With a 401K, you elect to have a certain percentage of your paycheck sent right to your retirement fund so you start accumulating savings. What’s cool is that this money is automatically taken from your paycheck so you don’t have to remember to transfer it (or worry about accidentally spending it).
Another cool thing about 401Ks is that the percentage you’re contributing is determined before your taxes are taken out. For example, if your paycheck is set to be $1,000 before taxes, and you contribute 10 percent of your paycheck to your 401K, you’ll contribute $100. This is way more than you would’ve contributed after taxes.
What’s the difference between a 401K and a Roth IRA?

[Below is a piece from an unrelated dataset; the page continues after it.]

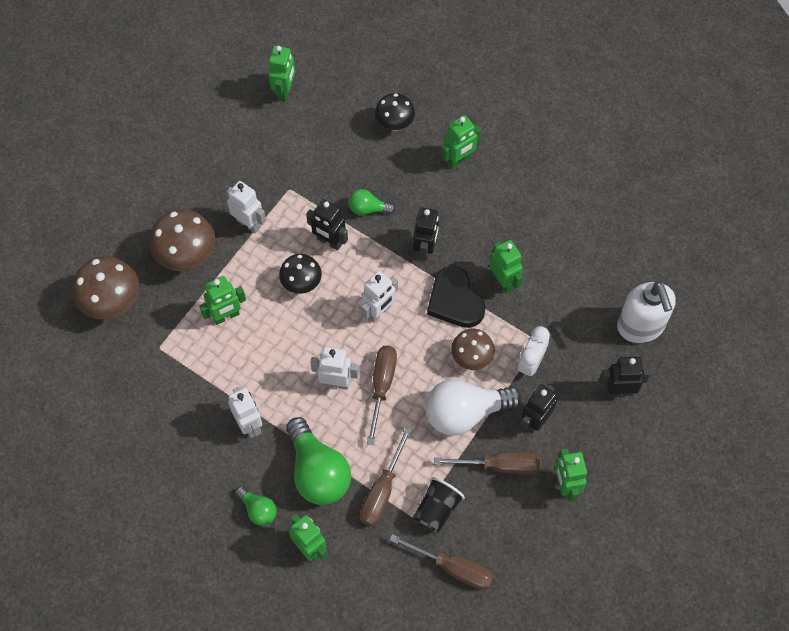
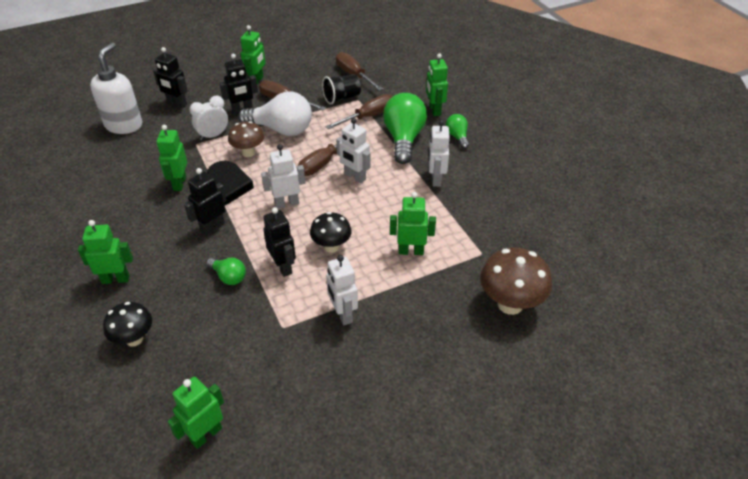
camera: 150 degrees left, 20 degrees down
(187, 257) = (418, 312): brown mushroom -> none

IRA stands for individual retirement arrangement, and basically is a 401K that you open up yourself. These are run through various investment banks, and basically do the same thing as a 401K. IRA’s are pretty cool because of their tax structure, which makes you win out financially in the end. They’re also awesome if you work at a place that can’t set you up with a 401K yet, or if you’re doing freelance or independent contract work.
So how do these things work, exactly?
Basically, when you’re contributing to a retirement fund, you’re investing your money through different stocks, bonds, and mutual funds. To put it very simplistically, it works the same for 401Ks and IRAs.
Don’t freak out if you don’t know anything about the stock market to make your own investments — we don’t either. When you set up a 401K or IRA, you’re entrusting a bank to make those investments for you.
When you’re young and won’t be accessing your savings for a long while, these banks usually invest in riskier investments. This is because there is plenty of time to make back your money, and there’s a good chance of a bigger payoff. When your fund starts to mature, the bankers invest in safer options so they don’t lose all of your money right before you’re going to need it.
And what’s this about matching?
When your employer sets up your 401K for you, there’s a chance they’re going to match your contributions up to a certain amount. Some really awesome companies will even match you up to 10 percent, which is usually the max amount you can contribute to your fund.
When your employer will match your contributions, we suggest contributing at least that amount to get the maximum payoff. For example, if your employer matches up to 4 percent, we suggest contributing at least 4 percent so you have a total of at least 8 percent contributions. It’s like free money, and we can’t say no to that.